Xi Jinping deve também pressionar Lula a cumprir a sua promessa eleitoral de erradicar o desmatamento ilegal até 2030. A China também deve contribuir para o Fundo Amazônia, criado por Lula no seu governo anterior para receber fundos para operações dispendiosas de preservação da floresta. A Noruega e a Alemanha já doaram centenas de milhões de dólares, enquanto os EUA e o Reino Unido prometeram, em maio, contribuições futuras de US$ 500 milhões e US$ 100 milhões, respectivamente.

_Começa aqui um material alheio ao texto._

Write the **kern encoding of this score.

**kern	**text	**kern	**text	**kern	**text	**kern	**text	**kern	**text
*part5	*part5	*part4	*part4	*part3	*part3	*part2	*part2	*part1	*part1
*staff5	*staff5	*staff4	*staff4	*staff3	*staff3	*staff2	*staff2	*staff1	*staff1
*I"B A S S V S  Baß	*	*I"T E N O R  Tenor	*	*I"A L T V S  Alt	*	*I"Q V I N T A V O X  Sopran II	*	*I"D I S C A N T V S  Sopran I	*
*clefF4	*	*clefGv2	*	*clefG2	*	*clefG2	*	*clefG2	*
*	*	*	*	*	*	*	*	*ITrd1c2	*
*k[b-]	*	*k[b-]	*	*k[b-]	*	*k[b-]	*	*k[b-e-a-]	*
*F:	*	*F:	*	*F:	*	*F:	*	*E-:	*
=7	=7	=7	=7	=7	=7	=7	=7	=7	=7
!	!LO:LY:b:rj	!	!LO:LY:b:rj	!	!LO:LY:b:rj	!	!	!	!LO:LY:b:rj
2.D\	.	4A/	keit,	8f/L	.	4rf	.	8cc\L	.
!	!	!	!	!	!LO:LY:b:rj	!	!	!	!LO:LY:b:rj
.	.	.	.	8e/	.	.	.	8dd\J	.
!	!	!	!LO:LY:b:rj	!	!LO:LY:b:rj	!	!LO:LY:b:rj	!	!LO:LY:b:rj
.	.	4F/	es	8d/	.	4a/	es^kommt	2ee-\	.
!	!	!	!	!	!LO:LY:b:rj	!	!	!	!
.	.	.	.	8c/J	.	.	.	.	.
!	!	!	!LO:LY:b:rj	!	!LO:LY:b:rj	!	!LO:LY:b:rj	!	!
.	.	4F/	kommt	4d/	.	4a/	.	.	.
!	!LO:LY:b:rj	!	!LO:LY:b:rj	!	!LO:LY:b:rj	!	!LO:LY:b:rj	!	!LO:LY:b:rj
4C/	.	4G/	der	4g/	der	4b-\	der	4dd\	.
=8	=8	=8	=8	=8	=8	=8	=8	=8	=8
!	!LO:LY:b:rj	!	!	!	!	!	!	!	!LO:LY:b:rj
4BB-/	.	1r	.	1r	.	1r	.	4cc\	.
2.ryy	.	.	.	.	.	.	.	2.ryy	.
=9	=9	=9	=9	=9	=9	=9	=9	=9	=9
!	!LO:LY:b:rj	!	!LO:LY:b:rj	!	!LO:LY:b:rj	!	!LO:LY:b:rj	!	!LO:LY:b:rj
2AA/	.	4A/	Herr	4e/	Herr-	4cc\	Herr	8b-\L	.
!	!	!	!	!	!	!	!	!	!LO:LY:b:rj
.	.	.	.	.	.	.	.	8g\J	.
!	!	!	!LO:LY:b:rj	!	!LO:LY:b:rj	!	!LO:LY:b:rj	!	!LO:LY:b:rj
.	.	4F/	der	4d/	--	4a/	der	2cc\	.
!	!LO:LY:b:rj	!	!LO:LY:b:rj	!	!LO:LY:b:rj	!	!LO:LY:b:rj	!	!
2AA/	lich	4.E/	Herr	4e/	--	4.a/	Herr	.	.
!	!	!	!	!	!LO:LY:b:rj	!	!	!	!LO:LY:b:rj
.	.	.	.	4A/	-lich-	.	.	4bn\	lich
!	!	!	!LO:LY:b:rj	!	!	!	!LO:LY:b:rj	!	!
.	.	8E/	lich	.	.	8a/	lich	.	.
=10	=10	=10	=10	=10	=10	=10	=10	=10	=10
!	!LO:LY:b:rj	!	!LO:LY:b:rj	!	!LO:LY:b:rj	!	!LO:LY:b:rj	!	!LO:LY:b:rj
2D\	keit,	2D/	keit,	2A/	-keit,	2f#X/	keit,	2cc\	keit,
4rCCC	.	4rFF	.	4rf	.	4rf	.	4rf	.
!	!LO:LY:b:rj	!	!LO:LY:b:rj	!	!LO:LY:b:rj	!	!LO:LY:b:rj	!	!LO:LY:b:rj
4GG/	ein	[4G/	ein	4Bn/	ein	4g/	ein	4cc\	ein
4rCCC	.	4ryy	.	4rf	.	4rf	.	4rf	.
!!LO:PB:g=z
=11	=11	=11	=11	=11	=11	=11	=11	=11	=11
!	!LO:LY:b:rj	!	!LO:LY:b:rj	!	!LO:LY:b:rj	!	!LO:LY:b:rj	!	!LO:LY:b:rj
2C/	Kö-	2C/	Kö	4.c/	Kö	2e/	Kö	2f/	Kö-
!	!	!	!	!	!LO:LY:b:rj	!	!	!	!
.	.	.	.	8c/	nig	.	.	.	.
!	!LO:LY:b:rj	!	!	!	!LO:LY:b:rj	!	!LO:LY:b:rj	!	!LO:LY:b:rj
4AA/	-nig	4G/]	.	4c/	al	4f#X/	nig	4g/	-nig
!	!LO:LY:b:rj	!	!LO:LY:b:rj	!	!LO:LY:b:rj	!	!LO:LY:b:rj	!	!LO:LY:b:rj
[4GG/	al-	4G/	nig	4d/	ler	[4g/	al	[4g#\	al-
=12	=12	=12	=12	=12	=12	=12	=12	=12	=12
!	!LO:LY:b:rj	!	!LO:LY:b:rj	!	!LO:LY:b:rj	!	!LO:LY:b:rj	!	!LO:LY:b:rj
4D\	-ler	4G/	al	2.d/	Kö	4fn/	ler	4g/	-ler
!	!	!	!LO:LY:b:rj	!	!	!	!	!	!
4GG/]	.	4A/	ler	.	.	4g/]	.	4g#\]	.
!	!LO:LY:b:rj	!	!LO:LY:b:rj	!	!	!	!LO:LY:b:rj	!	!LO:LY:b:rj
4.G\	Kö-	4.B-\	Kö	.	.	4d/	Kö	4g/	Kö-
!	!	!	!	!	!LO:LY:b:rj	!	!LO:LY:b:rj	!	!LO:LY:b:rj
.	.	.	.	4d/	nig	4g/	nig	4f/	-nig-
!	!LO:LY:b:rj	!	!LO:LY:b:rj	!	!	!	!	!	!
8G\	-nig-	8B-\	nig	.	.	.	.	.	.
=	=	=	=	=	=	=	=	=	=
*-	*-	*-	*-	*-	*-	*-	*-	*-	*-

Muitos projetos chineses no exterior apresentam um padrão comum: baixos padrões e más práticas. O seu impacto na Amazônia, onde a China dá prioridade à sua segurança alimentar, é direto e terrível. Por isso, é preciso exigir que Pequim tome medidas.

A alternativa é continuar a ignorar o problema e, por meio de compras maciças, encorajar uma economia criminosa que destrói o ambiente e inflige sofrimento às populações locais. Tal como em muitas outras regiões do mundo, a credibilidade da China está em jogo na Amazônia. O reconhecimento da China como uma potência responsável ou como uma mera autocracia que apenas persegue os seus próprios interesses depende da sua atuação.